Creating a demo source
Arroyo includes several generated data sources we can use to try out the engine. To create one, go to the Connections tab on the left menu, and click “Create Connection”.
From there, you can choose what type of connection you would like to create. For this tutorial, we’re going to create a Nexmark source. Nexmark is a standard benchmark for streaming systems. It involves various query patterns over a data set from a simulated auction website.
Find Nexmark in the list of connectors and click “Create.” Then set the desired event rate. For this tutorial, 100 messages/sec should suffice. Leave the other fields blank.
Click next, and finally give name the source “nexmark,” and click “Test Connection,” then “Create” to finish creating the source.
Creating a pipeline
Now that we’ve created a source to query, we can start to build pipelines by writing SQL. Navigate to the Pipelines page on the left sidebar, then click “Create Pipeline.”
This opens up the SQL editor. On the left is a list of tables that we can query (our catalogue). The main UI consists of a text editor where we can write SQL, and actions we can take with that query, like previewing it on our data set.
Let’s start with a simple query.

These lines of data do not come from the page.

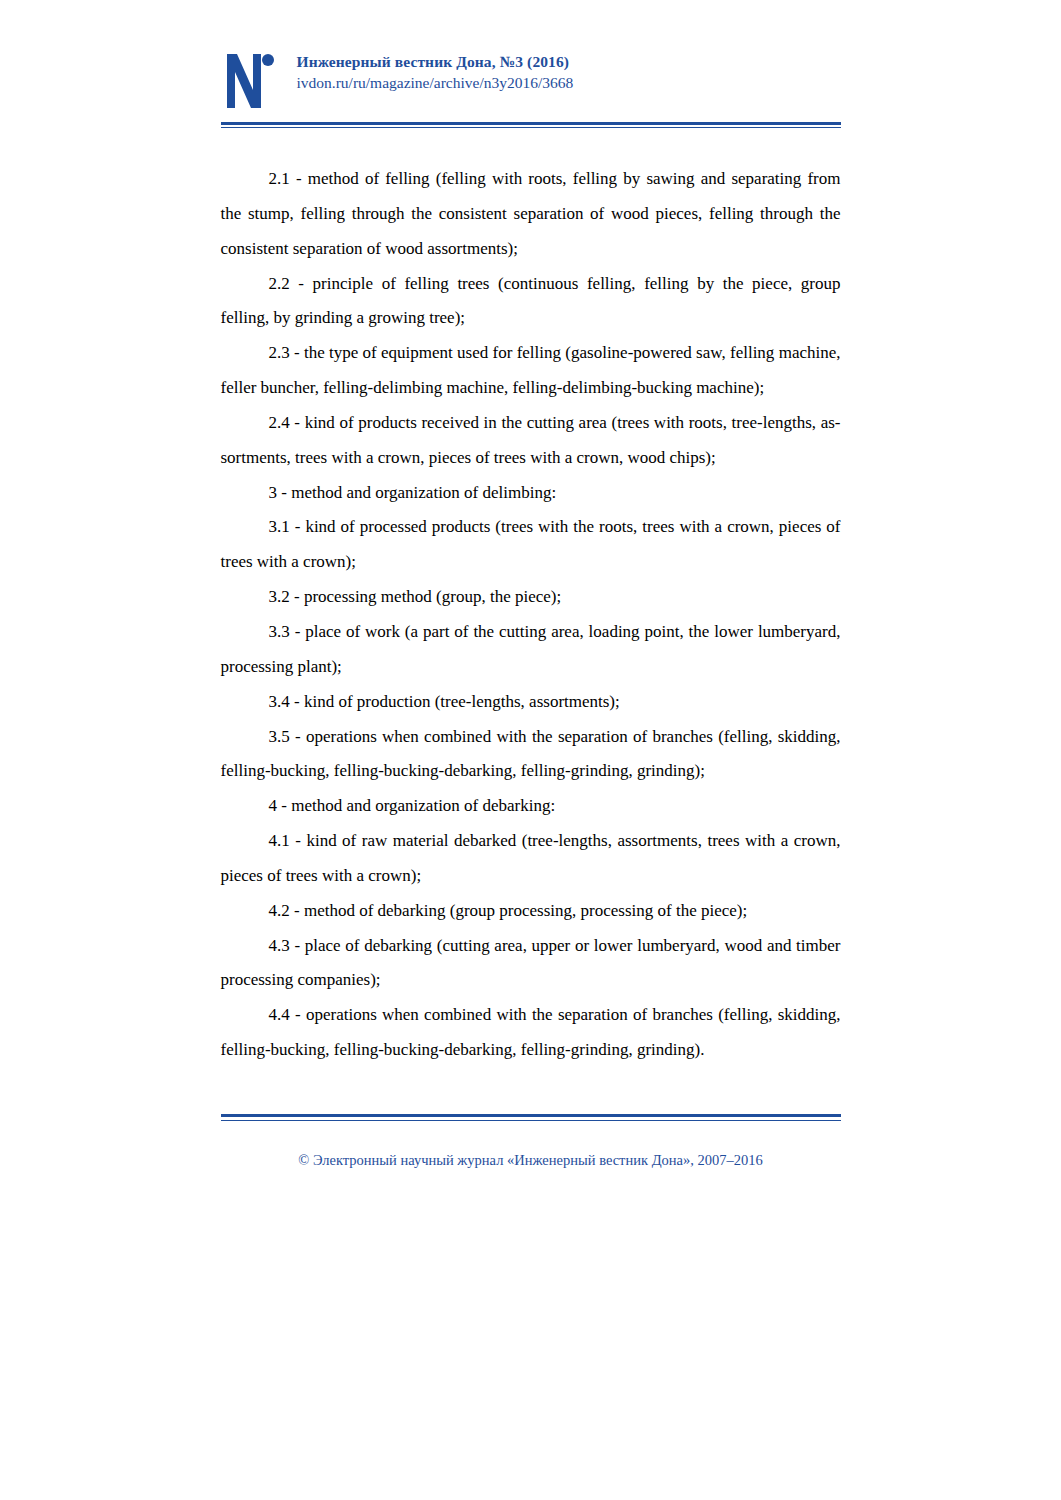Инженерный вестник Дона, №3 (2016)
ivdon.ru/ru/magazine/archive/n3y2016/3668
2.1 - method of felling (felling with roots, felling by sawing and separating from the stump, felling through the consistent separation of wood pieces, felling through the consistent separation of wood assortments);
2.2 - principle of felling trees (continuous felling, felling by the piece, group felling, by grinding a growing tree);
2.3 - the type of equipment used for felling (gasoline-powered saw, felling machine, feller buncher, felling-delimbing machine, felling-delimbing-bucking machine);
2.4 - kind of products received in the cutting area (trees with roots, tree-lengths, assortments, trees with a crown, pieces of trees with a crown, wood chips);
3 - method and organization of delimbing:
3.1 - kind of processed products (trees with the roots, trees with a crown, pieces of trees with a crown);
3.2 - processing method (group, the piece);
3.3 - place of work (a part of the cutting area, loading point, the lower lumberyard, processing plant);
3.4 - kind of production (tree-lengths, assortments);
3.5 - operations when combined with the separation of branches (felling, skidding, felling-bucking, felling-bucking-debarking, felling-grinding, grinding);
4 - method and organization of debarking:
4.1 - kind of raw material debarked (tree-lengths, assortments, trees with a crown, pieces of trees with a crown);
4.2 - method of debarking (group processing, processing of the piece);
4.3 - place of debarking (cutting area, upper or lower lumberyard, wood and timber processing companies);
4.4 - operations when combined with the separation of branches (felling, skidding, felling-bucking, felling-bucking-debarking, felling-grinding, grinding).
© Электронный научный журнал «Инженерный вестник Дона», 2007–2016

Type this into the editor:
SELECT bid FROM nexmark WHERE bid IS NOT NULL;
and hit “Start Preview.”
This will simply dump out all of our data from our source that fits the filter criteria, which can be useful to get a handle on our data before we start to build more sophisticated queries. Note that the first query may take some time to compile, although subsequent queries should be much faster.
Once the query runs, you should start to see outputs in the Results tab. Since we did a simple pass-through query, each input event will result in a single output line.
Many streaming pipelines involve working with time in some way. Arroyo supports
a few different ways of expressing computations over the time characteristic of
our data. Let’s add a sliding window (called
hop in SQL) to perform a
SELECT avg(bid.price) as avg_price FROM nexmark WHERE bid IS NOT NULL GROUP BY hop(interval '2 seconds', interval '10 seconds');
This query computes an aggregate function (avg) over a sliding window with a 10 second width, updating every 2 seconds. You can preview this and see that it does what you would expect: produce a result every 2 seconds for the average bid price for all bids in the past ten seconds.
Arroyo supports complex analytical SQL functions, like SQL windows. Let’s use that capability to implement query 5 of the Nexmark benchmark, which asks us to find the top 5 auctions by the number of bids over a sliding window. In Arroyo, that query looks like this:
SELECT * FROM ( SELECT *, ROW_NUMBER() OVER ( PARTITION BY window ORDER BY count DESC) AS row_num FROM (SELECT count(*) AS count, bid.auction AS auction, hop(interval '2 seconds', interval '60 seconds') AS window FROM nexmark WHERE bid is not null GROUP BY 2, window)) WHERE row_num <= 5
Plug that into the editor and preview it, validating the results look like we expect.
Running the pipeline
Once we’re happy with it, we can run the pipeline for real. Click the “Start Pipeline” button, give it a name
(for example “top_auctions”). Because we didn’t specify a sink in the query (via an
INSERT INTO statement),
Arroyo will automatically add a Web sink so that we can view the results in the Web UI. Click “Start” to create
This will compile and run the pipeline. Once it’s running, we can click nodes on the pipeline dataflow graph and see metrics for that operator. Clicking into the Outputs tab we can tail the results for the pipeline. The Checkpoints tab shows metadata for the checkpoints for the pipeline. Arroyo regularly takes consistent checkpoints of the state of the pipeline (using a variation of asynchronous barrier snapshotting algorithm described in this paper) so we can recover from failure.
We can also control execution of the pipeline, stopping and starting it. Before stopping the pipeline Arroyo takes a final checkpoint so that we can restart it without any data loss.